Le rapporteur public soulignait le caractère « insatisfaisant » du recours classique à la responsabilité pour faute prouvée. La proposition était alors de consacrer en ce domaine la responsabilité de l’État, quitte, pour celui-ci, à se retourner contre les établissements auteurs des refus qui pourraient être injustifiés ou constitutifs de fautes. La responsabilité pour faute présumée aurait néanmoins facilité le travail probatoire des victimes. Le rapporteur public évoquait ainsi une « faute présumée de l’Etat ». Introduire un tel système pourrait néanmoins paraître anachronique dans la mesure où le mécanisme de la présomption de faute est traditionnellement perçu en droit administratif comme la transition d’une responsabilité pour faute à une responsabilité sans faute (A. Tardif, « Les présomptions de faute dans les droits privé et public de la responsabilité », RLDC, janv. 2022). Cette théorie n’est aujourd’hui pas consacrée par les juges. La cour d’appel a ainsi souhaité introduire une autre position.

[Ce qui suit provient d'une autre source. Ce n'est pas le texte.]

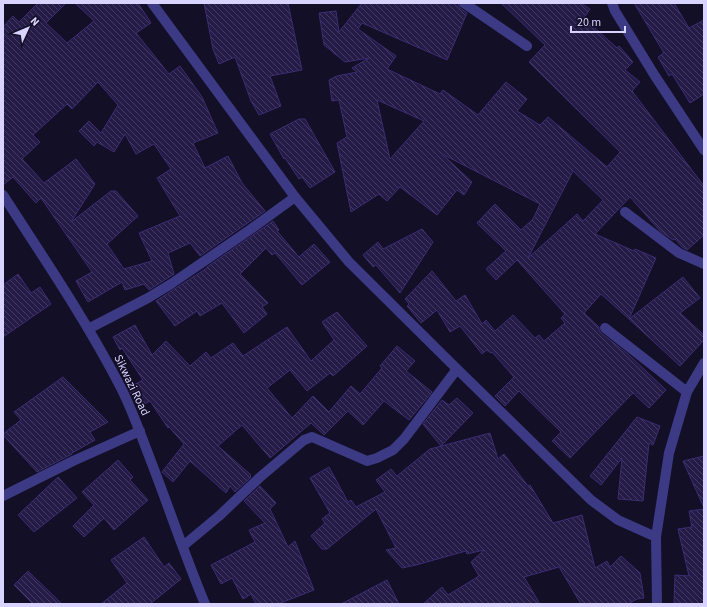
<svg xmlns="http://www.w3.org/2000/svg" width="707" height="607" viewBox="0 0 707 607" font-family="'Source Sans 3',sans-serif">
	<style>
		.building { fill: url(#building-back-hatch); stroke: #3b2d73; fill-rule: evenodd }
		.lines { fill: none; stroke-linecap: round; stroke-linejoin: round }
		.street { stroke: #3d3a85; stroke-width: 10 }
		.labels { text-anchor: middle; stroke-width: 3.5; stroke-linejoin: round; paint-order: stroke }
		.street-label { font-size: 12px; fill: #d9d4ff; stroke: #130f26 }
	</style>
	<defs>
		<pattern id="building-back-hatch" width="6" height="6" patternUnits="userSpaceOnUse"><rect width="6" height="6" fill="#241b47"/><path d="M-1 5l2 2M0 0l6 6M5-1l2 2" fill="none" stroke="#433b63"/></pattern>
	</defs>
	<rect width="100%" height="100%" fill="#130f26"/>
	<path class="building" d="M 38,3 L 66,3 L 46,23 L 67,43 L 94,21 L 75,3 L 138,3 L 151,23 L 136,33 L 169,74 L 180,66 L 202,97 L 218,133 L 193,143 L 205,168 L 228,156 L 242,183 L 265,211 L 200,256 L 190,243 L 168,253 L 174,274 L 149,290 L 144,284 L 125,290 L 122,282 L 88,302 L 76,281 L 92,272 L 41,198 L 36,203 L 13,177 L 3,185 L 3,27 L 13,16 L 19,22 ZM 98,82 L 118,105 L 101,133 L 89,121 L 79,131 L 94,146 L 97,142 L 114,152 L 125,134 L 136,154 L 154,144 L 171,169 L 157,178 L 180,216 L 139,233 L 152,261 L 124,269 L 107,244 L 138,216 L 116,191 L 111,191 L 71,222 L 95,184 L 76,159 L 44,183 L 22,159 L 40,142 L 33,135 L 67,104 L 72,109 Z
		M 204,3 L 288,3 L 302,70 L 270,76 L 281,106 L 259,115 L 251,101 L 235,57 L 219,64 L 213,49 Z
		M 362,3 L 458,3 L 460,8 L 467,13 L 447,60 L 362,23 L 358,29 L 396,56 L 387,69 L 440,94 L 443,90 L 478,115 L 506,82 L 527,99 L 517,111 L 540,125 L 548,117 L 607,167 L 620,152 L 529,62 L 545,45 L 501,3 L 581,3 L 590,9 L 584,18 L 617,48 L 619,46 L 633,62 L 625,70 L 640,82 L 632,91 L 704,186 L 704,235 L 687,250 L 682,247 L 675,239 L 673,240 L 660,231 L 630,197 L 595,234 L 634,251 L 635,249 L 656,258 L 629,319 L 601,294 L 584,313 L 599,327 L 599,330 L 601,333 L 628,354 L 666,390 L 649,408 L 633,393 L 570,458 L 552,441 L 561,432 L 519,391 L 505,406 L 495,396 L 514,377 L 492,352 L 491,353 L 487,350 L 482,354 L 460,326 L 450,332 L 437,310 L 421,323 L 407,306 L 409,304 L 405,299 L 432,271 L 456,301 L 465,295 L 482,324 L 486,320 L 495,331 L 513,315 L 535,338 L 539,335 L 544,341 L 565,323 L 561,318 L 565,314 L 517,260 L 496,280 L 486,269 L 506,251 L 477,223 L 495,204 L 521,230 L 533,219 L 540,204 L 442,154 L 472,182 L 464,195 L 457,190 L 437,215 L 400,187 L 387,201 L 379,194 L 351,212 L 337,143 L 347,137 L 339,100 L 332,101 L 329,80 L 337,76 L 357,72 L 352,68 L 369,58 L 345,62 L 324,45 L 319,13 L 336,11 L 339,32 ZM 377,100 L 424,121 L 390,159 ZM 573,171 L 603,200 L 583,221 L 577,214 L 528,258 Z
		M 634,3 L 674,3 L 689,28 L 704,20 L 704,94 L 690,103 L 672,74 L 669,76 L 658,57 L 664,53 Z
		M 299,119 L 305,119 L 335,172 L 310,188 L 302,177 L 299,179 L 285,158 L 284,159 L 270,134 Z
		M 273,221 L 279,230 L 277,231 L 299,257 L 314,244 L 330,262 L 302,285 L 275,253 L 272,255 L 266,248 L 240,274 L 268,303 L 262,307 L 267,314 L 244,333 L 222,303 L 200,316 L 197,311 L 175,326 L 156,301 L 207,268 L 207,267 Z
		M 422,229 L 433,242 L 400,293 L 376,265 L 373,267 L 363,255 L 378,242 L 383,249 Z
		M 18,274 L 31,293 L 40,287 L 51,304 L 3,337 L 3,285 Z
		M 683,277 L 700,298 L 680,313 L 704,335 L 704,340 L 680,366 L 629,319 Z
		M 337,312 L 367,346 L 333,376 L 330,373 L 307,391 L 290,370 L 267,388 L 292,418 L 313,396 L 329,412 L 351,386 L 360,394 L 382,368 L 380,366 L 397,346 L 415,361 L 406,371 L 432,392 L 409,420 L 384,401 L 363,425 L 348,411 L 324,435 L 311,423 L 270,458 L 242,425 L 218,446 L 251,475 L 250,476 L 251,477 L 235,492 L 230,486 L 226,493 L 190,461 L 173,482 L 163,473 L 162,472 L 184,444 L 169,427 L 168,428 L 150,401 L 139,407 L 128,388 L 143,380 L 122,348 L 120,350 L 113,337 L 135,325 L 152,355 L 166,341 L 190,366 L 206,352 L 211,358 L 233,343 L 243,356 L 287,327 L 311,361 L 334,340 L 322,322 Z
		M 63,377 L 108,422 L 90,432 L 95,440 L 72,453 L 72,454 L 37,472 L 3,435 L 3,434 L 21,420 L 14,412 Z
		M 457,398 L 473,413 L 441,446 L 423,424 L 442,400 L 449,405 Z
		M 637,417 L 660,426 L 653,445 L 649,443 L 643,501 L 618,499 L 622,458 L 601,485 L 590,476 Z
		M 490,433 L 498,459 L 504,454 L 528,486 L 530,485 L 553,523 L 582,515 L 595,568 L 607,561 L 610,567 L 621,556 L 640,573 L 644,598 L 637,599 L 628,604 L 581,604 L 559,567 L 524,577 L 540,604 L 423,604 L 442,587 L 448,595 L 479,576 L 471,562 L 484,550 L 467,554 L 466,551 L 416,565 L 402,568 L 386,550 L 396,548 L 376,509 L 327,549 L 322,549 L 311,536 L 325,523 L 322,519 L 330,513 L 310,478 L 329,467 L 348,502 L 351,500 L 356,507 L 385,492 L 376,480 L 391,469 L 397,476 L 430,449 Z
		M 704,456 L 704,508 L 683,461 Z
		M 118,460 L 133,477 L 130,480 L 148,500 L 114,530 L 104,518 L 84,537 L 73,526 L 94,505 L 82,492 Z
		M 58,477 L 77,498 L 34,532 L 18,515 Z
		M 260,486 L 276,503 L 270,509 L 288,547 L 295,541 L 314,590 L 278,604 L 256,604 L 251,594 L 243,599 L 232,578 L 221,584 L 211,565 L 255,542 L 249,530 L 265,523 L 244,501 Z
		M 704,509 L 704,604 L 674,603 L 675,575 L 689,576 L 678,529 L 692,527 L 689,511 Z
		M 144,537 L 164,567 L 169,563 L 181,579 L 150,604 L 101,604 L 127,583 L 111,560 Z
		M 28,571 L 62,604 L 33,604 L 14,585 Z
		M 387,580 L 399,604 L 341,604 Z"/>
	<g class="lines">
		<path class="street" d="M 152,3 L 295,197 L 349,262 L 457,369 L 591,500 L 618,520 L 656,537
			M 464,3 L 527,46
			M 612,3 L 615,11 L 655,76 L 704,150
			M 3,195 C 43,257 86,320 120,386 C 132,409 140,433 149,456 C 168,505 185,556 205,604
			M 625,212 L 679,253 L 704,264
			M 605,328 L 687,392
			M 88,329 L 148,298 L 171,284 L 251,229 L 295,197
			M 3,496 L 73,461 L 140,431
			M 183,546 L 219,516 L 259,478 L 304,440 L 312,437 L 367,461 L 377,458 L 393,450 L 404,439 L 457,369
			M 657,604 L 656,537 L 669,453 L 687,392 L 704,363"/>
	</g>
	<g class="labels">
		<g class="street-label">
			<text transform="translate(132 385) rotate(64)" y="4">Sikwazi Road</text>
		</g>
	</g>
	<rect width="707" height="607" fill="none" stroke="#d9d4ff" stroke-width="8"/>
	<g transform="translate(28 28) rotate(46)" stroke="#130f26" stroke-width="3" paint-order="stroke">
	<path d="M0-3L7 15L0 10L-7 15Z" fill="#d9d4ff"/>
	<text y="-6" font-size="11" font-weight="bold" text-anchor="middle" fill="#d9d4ff">N</text>
	</g>
	<path d="M571 26v6h54v-6" fill="none" stroke="#d9d4ff" stroke-width="2"/>
	<text x="577" y="26" font-size="12" fill="#d9d4ff" stroke="#130f26" stroke-width="3" paint-order="stroke">20 m</text>
</svg>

L’arrêt censuré de la cour d’appel avait ainsi inversé l’ordre des raisonnements en examinant d’abord les erreurs des parents pour ensuite écarter toute responsabilité de la puissance publique. C’était oublier que la responsabilité de l’État doit être examinée prioritairement avant les éventuels recours récursoires de l’administration.

II/La responsabilité provisoire de l’État

Nous mettrons à l’écart l’hypothèse du comportement des parents. S’il est vrai qu’un tel comportement est susceptible d’atténuer la responsabilité de l’Etat s’il est fautif, on relèvera en l’espèce la diligence des parents dans l’accompagnement de leur enfant. Si les parents n’ont pas immédiatement contacté, après chacune des décisions de la CDAPH, l’ensemble des structures susceptibles d’accueillir leur enfant, tous les établissements ont bien été saisis. De plus, les deux parents ont signalé par de multiples courriers aux services compétents qu’il y avait urgence à scolariser leur enfant. S’agissant du stade de la contribution à la dette, on relèvera que le refus fautif de l’établissement d’accueillir l’enfant, constitutif d’une faute, ne peut être invoqué par l’État, aux fins de se décharger de sa responsabilité au stade de l’obligation à la dette. Dit autrement, cette faute d’un autre service n’est pas exonératoire : seule l’action récursoire est possible. En application du droit commun de la responsabilité administrative, une telle action devrait logiquement relever soit des juridictions administratives, soit des juridictions judiciaires, selon la nature publique ou privée de l’établissement d’accueil.